I agree that reflective degrees of freedom won't "fix themselves" automatically, and that this is a useful concept.
There are at least two different approaches to getting the reflective degrees of freedom right:
- Figure out the right settings and build a reflectively consistent system that has those settings.
- Build a system which is motivated to defer to human judgments or to hypothetical human judgments.
A system of type 2 might be motivated to adopt the settings that humans would endorse upon reflection, rather than to continue using its interim decision theory/prior/etc.
On its face, I think that type 2 approach seems significantly more promising. The techniques needed to defer to human views about decision theory / priors / etc. already seem necessary to defer to human values.
You've given the argument that the interim prior/decision theory/whatever would lead to catastrophically bad outcomes, either because there are exotic failures, or because we wouldn't have a good enough theory and so would be forced to use a less principled approach (which we wouldn't actually be able to make aligned).
I don't find this argument especially convincing. I think it is particularly weak in the context of act-based agents, and especially proposals like this one. In this context I don't think we have compelling examples of plausible gotchas. We've seen some weird cases like simulation warfare, but these appear to be ruled out by the kinds of robustness guarantees that are already needed in more prosaic cases. Others, like blackmail or Pascal's mugging, don't seem to come up.
Comments
Eliezer Yudkowsky
I think we have a foundational disagreement here about to what extent saying "Oh, the AI will just predict that by modeling humans" solves all these issues versus sweeping the same unsolved issues under the rug into whatever is supposed to be modeling the humans.

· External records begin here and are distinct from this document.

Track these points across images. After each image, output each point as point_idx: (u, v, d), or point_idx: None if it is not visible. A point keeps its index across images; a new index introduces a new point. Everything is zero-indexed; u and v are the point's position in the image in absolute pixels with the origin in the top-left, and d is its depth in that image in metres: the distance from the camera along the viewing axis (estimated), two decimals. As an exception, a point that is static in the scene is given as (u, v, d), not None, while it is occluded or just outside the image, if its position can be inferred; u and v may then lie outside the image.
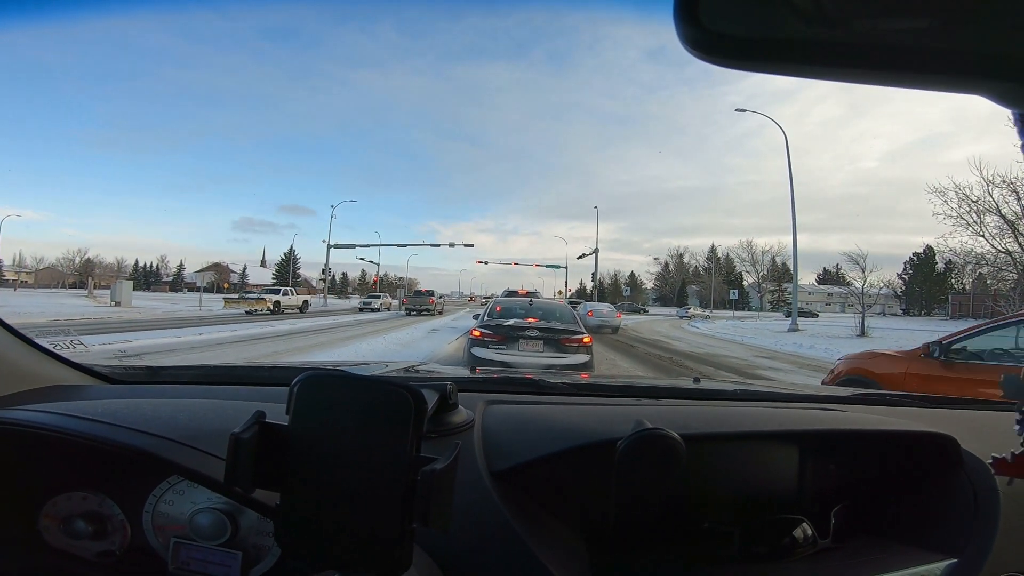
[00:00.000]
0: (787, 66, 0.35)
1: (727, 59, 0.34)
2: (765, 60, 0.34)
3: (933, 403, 1.18)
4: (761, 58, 0.34)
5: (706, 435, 0.85)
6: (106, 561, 0.79)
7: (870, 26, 0.33)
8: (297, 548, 0.50)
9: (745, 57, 0.34)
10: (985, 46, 0.32)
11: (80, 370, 1.09)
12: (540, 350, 6.20)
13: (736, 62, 0.35)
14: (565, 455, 0.79)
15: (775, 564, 0.83)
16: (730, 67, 0.35)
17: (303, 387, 0.50)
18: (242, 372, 1.26)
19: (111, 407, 0.77)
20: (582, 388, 1.20)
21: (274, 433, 0.51)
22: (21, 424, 0.73)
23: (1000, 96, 0.34)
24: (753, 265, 59.90)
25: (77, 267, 63.59)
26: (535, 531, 0.71)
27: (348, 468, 0.49)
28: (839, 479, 0.91)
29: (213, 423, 0.75)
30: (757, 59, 0.34)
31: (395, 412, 0.49)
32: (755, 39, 0.33)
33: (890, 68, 0.34)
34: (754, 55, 0.34)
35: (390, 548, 0.48)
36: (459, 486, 0.51)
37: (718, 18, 0.33)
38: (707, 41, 0.33)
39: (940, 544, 0.80)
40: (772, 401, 1.16)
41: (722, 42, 0.33)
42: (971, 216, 20.34)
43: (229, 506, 0.74)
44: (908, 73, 0.34)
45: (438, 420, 0.82)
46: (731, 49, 0.34)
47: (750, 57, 0.34)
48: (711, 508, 0.87)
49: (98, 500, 0.80)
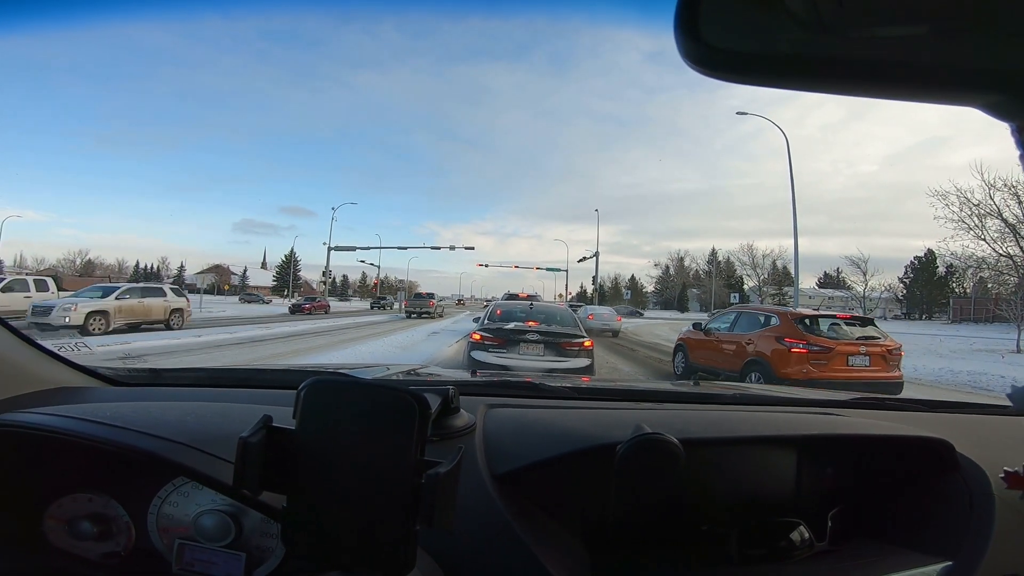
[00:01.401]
0: (786, 80, 0.36)
1: (728, 73, 0.35)
2: (765, 74, 0.36)
3: (929, 407, 1.19)
4: (761, 72, 0.35)
5: (704, 439, 0.85)
6: (110, 562, 0.80)
7: (866, 41, 0.34)
8: (302, 549, 0.51)
9: (746, 71, 0.35)
10: (978, 60, 0.33)
11: (84, 372, 1.10)
12: (540, 354, 6.19)
13: (737, 76, 0.36)
14: (565, 459, 0.80)
15: (772, 566, 0.84)
16: (731, 81, 0.36)
17: (310, 392, 0.51)
18: (245, 374, 1.27)
19: (119, 410, 0.78)
20: (582, 392, 1.21)
21: (281, 437, 0.52)
22: (30, 427, 0.74)
23: (993, 109, 0.35)
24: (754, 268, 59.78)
25: (78, 268, 63.56)
26: (536, 533, 0.72)
27: (354, 471, 0.50)
28: (836, 482, 0.92)
29: (221, 427, 0.76)
30: (757, 73, 0.36)
31: (400, 416, 0.50)
32: (755, 54, 0.35)
33: (885, 81, 0.35)
34: (754, 69, 0.35)
35: (394, 549, 0.49)
36: (461, 489, 0.52)
37: (719, 33, 0.34)
38: (708, 56, 0.34)
39: (936, 547, 0.81)
40: (770, 405, 1.17)
41: (723, 57, 0.34)
42: (972, 220, 20.37)
43: (233, 508, 0.75)
44: (903, 86, 0.35)
45: (440, 424, 0.83)
46: (732, 64, 0.35)
47: (750, 71, 0.35)
48: (709, 511, 0.87)
49: (103, 502, 0.80)
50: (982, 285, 35.63)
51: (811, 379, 6.34)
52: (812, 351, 6.60)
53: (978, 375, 10.22)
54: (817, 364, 6.54)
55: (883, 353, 6.85)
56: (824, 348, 6.62)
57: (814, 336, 6.74)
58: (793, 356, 6.65)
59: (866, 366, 6.70)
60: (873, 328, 7.18)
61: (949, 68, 0.33)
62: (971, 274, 33.39)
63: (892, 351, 6.96)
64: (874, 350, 6.79)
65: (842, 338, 6.85)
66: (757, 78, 0.36)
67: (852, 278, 28.79)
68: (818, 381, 6.24)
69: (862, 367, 6.67)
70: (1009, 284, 22.86)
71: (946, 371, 10.90)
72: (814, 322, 6.96)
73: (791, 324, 6.90)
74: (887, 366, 6.87)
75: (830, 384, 6.04)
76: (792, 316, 7.13)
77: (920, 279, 49.61)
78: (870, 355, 6.72)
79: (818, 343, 6.66)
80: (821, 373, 6.42)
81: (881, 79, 0.35)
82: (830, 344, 6.66)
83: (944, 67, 0.33)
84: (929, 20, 0.32)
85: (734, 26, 0.34)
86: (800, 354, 6.62)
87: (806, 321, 6.92)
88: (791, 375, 6.52)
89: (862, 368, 6.67)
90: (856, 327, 7.09)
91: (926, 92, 0.35)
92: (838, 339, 6.80)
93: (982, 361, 12.79)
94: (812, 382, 6.25)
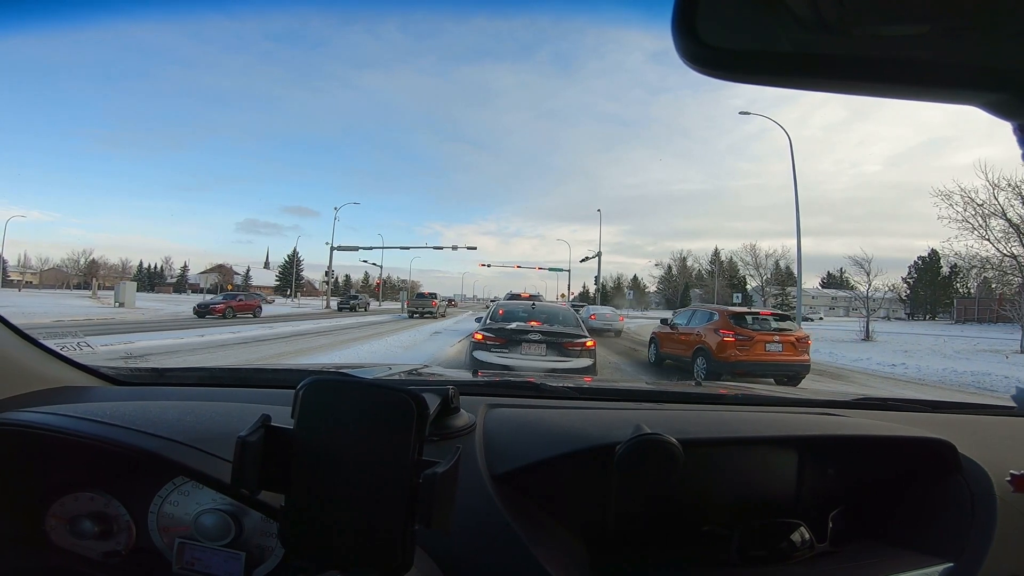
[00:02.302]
0: (786, 79, 0.35)
1: (728, 72, 0.35)
2: (764, 73, 0.35)
3: (931, 408, 1.18)
4: (759, 71, 0.35)
5: (705, 440, 0.85)
6: (112, 561, 0.80)
7: (867, 40, 0.34)
8: (301, 548, 0.51)
9: (745, 70, 0.35)
10: (980, 58, 0.32)
11: (86, 371, 1.10)
12: (543, 353, 6.19)
13: (737, 75, 0.35)
14: (565, 459, 0.80)
15: (772, 568, 0.83)
16: (731, 80, 0.36)
17: (308, 392, 0.51)
18: (246, 374, 1.27)
19: (120, 409, 0.79)
20: (583, 392, 1.20)
21: (280, 436, 0.52)
22: (32, 426, 0.74)
23: (995, 108, 0.34)
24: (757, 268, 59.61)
25: (82, 268, 63.81)
26: (535, 533, 0.72)
27: (352, 471, 0.50)
28: (837, 483, 0.92)
29: (220, 426, 0.76)
30: (757, 72, 0.35)
31: (398, 416, 0.50)
32: (753, 52, 0.34)
33: (886, 80, 0.34)
34: (754, 68, 0.35)
35: (392, 549, 0.49)
36: (460, 488, 0.52)
37: (716, 32, 0.33)
38: (707, 55, 0.34)
39: (937, 548, 0.80)
40: (772, 405, 1.16)
41: (721, 56, 0.34)
42: (976, 220, 20.25)
43: (233, 507, 0.75)
44: (904, 85, 0.34)
45: (440, 423, 0.83)
46: (731, 63, 0.34)
47: (750, 70, 0.35)
48: (710, 511, 0.87)
49: (104, 501, 0.81)
50: (986, 285, 35.49)
51: (737, 361, 8.20)
52: (739, 339, 8.37)
53: (982, 376, 10.20)
54: (742, 349, 8.30)
55: (793, 341, 8.57)
56: (748, 337, 8.39)
57: (741, 328, 8.52)
58: (725, 344, 8.37)
59: (779, 351, 8.45)
60: (789, 322, 9.12)
61: (951, 67, 0.33)
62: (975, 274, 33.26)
63: (801, 339, 8.72)
64: (786, 338, 8.55)
65: (763, 330, 8.58)
66: (757, 77, 0.36)
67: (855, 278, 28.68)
68: (742, 363, 8.18)
69: (776, 352, 8.44)
70: (1013, 284, 22.78)
71: (950, 371, 10.89)
72: (743, 317, 8.84)
73: (726, 319, 8.77)
74: (796, 351, 8.57)
75: (750, 365, 8.21)
76: (727, 313, 9.04)
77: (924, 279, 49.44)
78: (783, 343, 8.50)
79: (743, 333, 8.44)
80: (745, 356, 8.24)
81: (882, 78, 0.34)
82: (752, 334, 8.42)
83: (946, 66, 0.33)
84: (931, 18, 0.32)
85: (733, 25, 0.34)
86: (730, 342, 8.36)
87: (738, 317, 8.83)
88: (724, 358, 8.30)
89: (776, 353, 8.43)
90: (775, 321, 8.91)
91: (927, 91, 0.34)
92: (760, 330, 8.53)
93: (986, 362, 12.75)
94: (737, 363, 8.19)
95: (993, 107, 0.35)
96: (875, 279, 25.34)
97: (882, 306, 34.34)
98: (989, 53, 0.32)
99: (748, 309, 10.22)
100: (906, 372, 11.23)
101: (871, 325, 20.76)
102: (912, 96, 0.35)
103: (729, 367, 8.28)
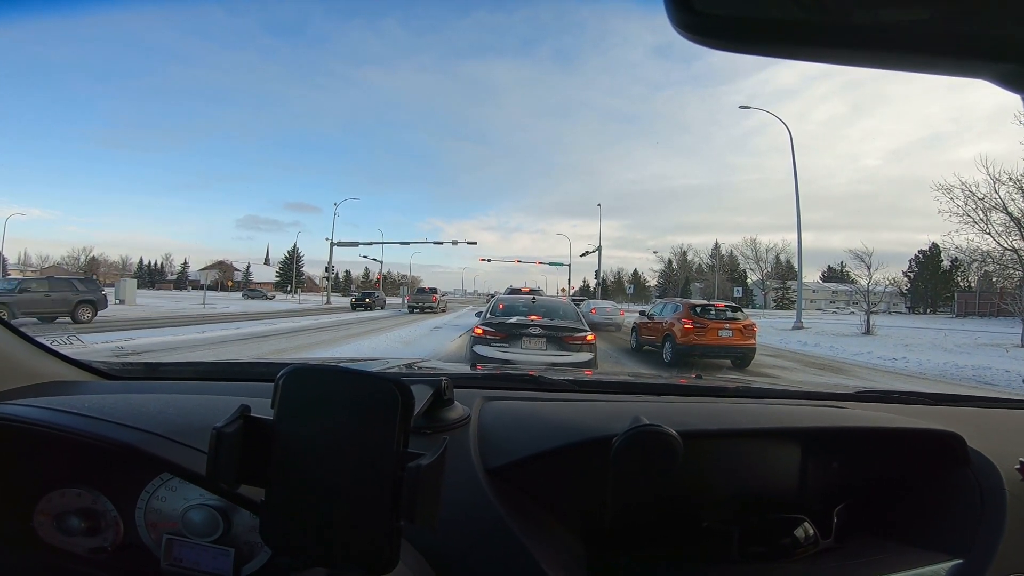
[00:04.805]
0: (783, 48, 0.33)
1: (721, 40, 0.33)
2: (761, 42, 0.33)
3: (938, 400, 1.16)
4: (757, 40, 0.33)
5: (705, 432, 0.83)
6: (99, 557, 0.79)
7: (870, 9, 0.32)
8: (280, 543, 0.49)
9: (740, 39, 0.33)
10: (988, 27, 0.31)
11: (78, 366, 1.09)
12: (543, 348, 6.20)
13: (730, 44, 0.33)
14: (561, 452, 0.78)
15: (775, 564, 0.82)
16: (724, 49, 0.34)
17: (288, 380, 0.49)
18: (238, 368, 1.26)
19: (100, 402, 0.77)
20: (581, 384, 1.19)
21: (260, 427, 0.50)
22: (7, 418, 0.72)
23: (1004, 79, 0.33)
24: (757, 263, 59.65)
25: (82, 265, 63.86)
26: (530, 529, 0.70)
27: (333, 463, 0.48)
28: (842, 477, 0.90)
29: (201, 418, 0.75)
30: (752, 41, 0.33)
31: (381, 406, 0.48)
32: (750, 19, 0.32)
33: (890, 50, 0.33)
34: (749, 36, 0.33)
35: (377, 545, 0.47)
36: (452, 483, 0.50)
37: None
38: (699, 23, 0.32)
39: (945, 544, 0.78)
40: (774, 398, 1.15)
41: (715, 23, 0.32)
42: (977, 213, 20.10)
43: (222, 503, 0.74)
44: (909, 55, 0.33)
45: (433, 416, 0.81)
46: (724, 30, 0.33)
47: (745, 39, 0.33)
48: (710, 506, 0.85)
49: (92, 497, 0.79)
50: (987, 279, 35.51)
51: (695, 344, 10.11)
52: (696, 327, 10.25)
53: (983, 369, 10.18)
54: (699, 335, 10.17)
55: (741, 328, 10.34)
56: (703, 325, 10.26)
57: (699, 317, 10.41)
58: (686, 330, 10.25)
59: (729, 336, 10.27)
60: (740, 313, 10.93)
61: (957, 36, 0.31)
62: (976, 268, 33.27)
63: (747, 327, 10.42)
64: (735, 326, 10.33)
65: (717, 319, 10.41)
66: (754, 46, 0.34)
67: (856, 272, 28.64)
68: (699, 346, 10.09)
69: (727, 337, 10.26)
70: (1014, 278, 22.66)
71: (951, 365, 10.87)
72: (701, 308, 10.86)
73: (688, 310, 10.76)
74: (744, 337, 10.34)
75: (705, 348, 10.13)
76: (689, 305, 11.11)
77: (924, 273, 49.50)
78: (732, 329, 10.31)
79: (700, 322, 10.31)
80: (701, 340, 10.12)
81: (884, 48, 0.33)
82: (707, 322, 10.30)
83: (952, 35, 0.31)
84: None
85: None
86: (689, 329, 10.24)
87: (696, 308, 10.85)
88: (685, 343, 10.20)
89: (727, 338, 10.26)
90: (728, 312, 10.78)
91: (933, 62, 0.33)
92: (714, 319, 10.38)
93: (987, 355, 12.74)
94: (695, 347, 10.10)
95: (1002, 79, 0.33)
96: (876, 273, 25.30)
97: (882, 300, 34.36)
98: (998, 21, 0.31)
99: (706, 302, 12.42)
100: (907, 366, 11.25)
101: (872, 319, 20.74)
102: (916, 68, 0.34)
103: (688, 350, 10.12)
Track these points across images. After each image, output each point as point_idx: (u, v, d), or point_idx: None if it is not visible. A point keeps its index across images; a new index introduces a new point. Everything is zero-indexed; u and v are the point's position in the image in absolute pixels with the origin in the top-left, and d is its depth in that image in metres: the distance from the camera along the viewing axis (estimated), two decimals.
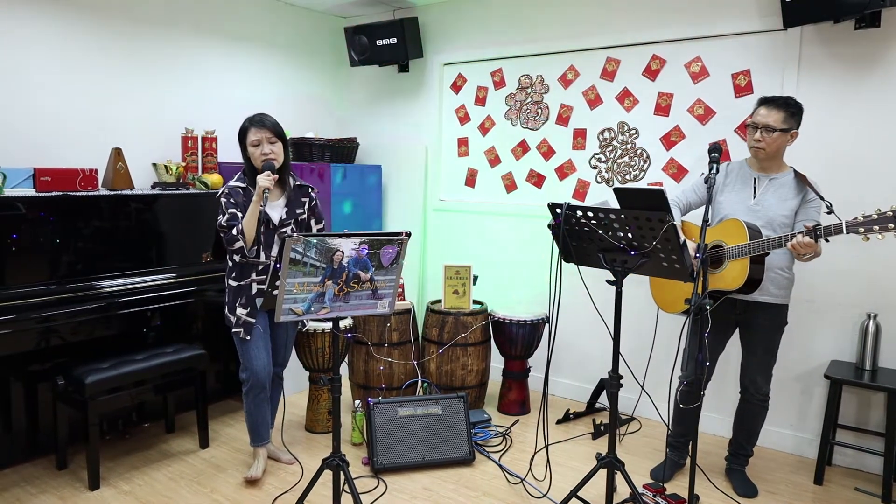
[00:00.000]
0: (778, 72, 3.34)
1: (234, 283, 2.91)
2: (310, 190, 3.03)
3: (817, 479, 3.10)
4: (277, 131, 2.86)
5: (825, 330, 3.31)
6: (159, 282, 3.47)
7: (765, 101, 2.75)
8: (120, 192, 3.42)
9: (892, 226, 2.32)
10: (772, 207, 2.76)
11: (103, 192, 3.40)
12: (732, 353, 3.32)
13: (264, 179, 2.71)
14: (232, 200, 2.83)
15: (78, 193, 3.23)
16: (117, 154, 3.50)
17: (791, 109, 2.71)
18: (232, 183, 2.90)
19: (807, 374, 3.38)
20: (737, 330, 2.97)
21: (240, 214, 2.81)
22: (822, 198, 2.68)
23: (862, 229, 2.39)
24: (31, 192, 3.15)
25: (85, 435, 2.91)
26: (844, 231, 2.41)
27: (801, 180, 2.76)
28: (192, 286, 3.52)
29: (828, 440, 3.08)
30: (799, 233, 2.50)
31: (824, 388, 3.26)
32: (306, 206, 3.00)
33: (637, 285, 3.70)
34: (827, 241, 2.53)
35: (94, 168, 3.39)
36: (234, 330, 2.91)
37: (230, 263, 2.92)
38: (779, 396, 3.45)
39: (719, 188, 2.91)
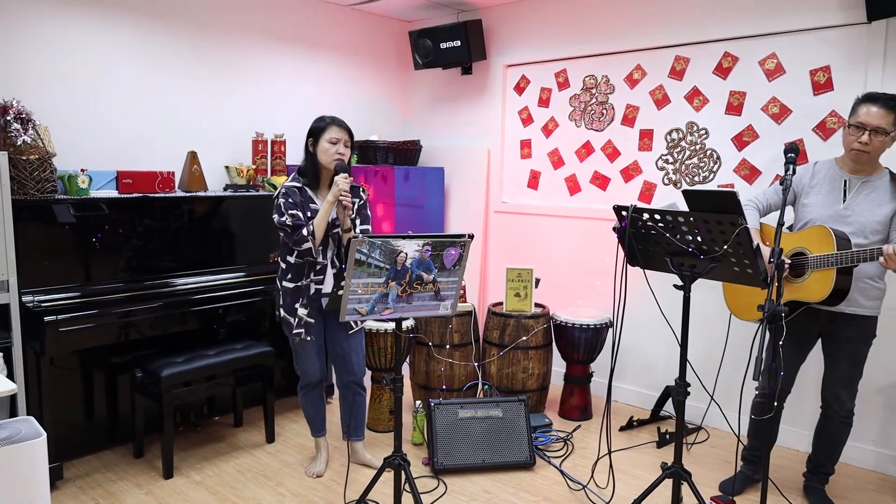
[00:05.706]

Let's say you have a schmuck human who hasn't studied Pascal's Mugging. They build a Solomonoff-like prior into their AI, and an aggregative utility function, which both seem to them like reasonable approximate models of how humans behave. The AI seems to behave reasonably during the training phase, but once it's powerful enough is Pascal's Mugged into weird edge-case behavior.
When I imagine trying to use a 'predict human acts' system, I worry that, unless we have strong transparency into the system internals and we know about the Pascal's Mugging problem, what would happen to the equivalent schmuck would be that the system generalized something a lot like consequentialism and aggregative ethics as mostly compactly predicting the acts that the humans approved or produced after a lot of reflection, and then the generalization would break down later on the same edge case.
Some of this probably reflects the degree to which you're imagining using an act-based agent that is a strong superintelligence with access to brain scans which is hence relatively epistemically efficient on every prediction, while I'm imagining trying to use something that isn't yet that smart (because we can't let it FOOM up to superintelligence, because we don't fully trust it, or because there's a chicken-and-egg problem with requiring trustworthy predictions to bootstrap in a trustworthy way).
You also seem to be imagining that the problem of corrigibility has otherwise already been solved, or is maybe being solved via some other predictive thing, whereas I'm treating generalization failures that can kill you before you have time to register or spot the prediction failure as being indeed failures - you seem to assume there's a mature corrigibility system which catches that.
I'm not sure this is the right page to have this discussion; we should probably be talking about inside the act-based system pages.
Paul Christiano
I responded here.
I'm not imagining superintelligences. If we have this conversation in the context of existing machine learning systems, I feel just as good about it.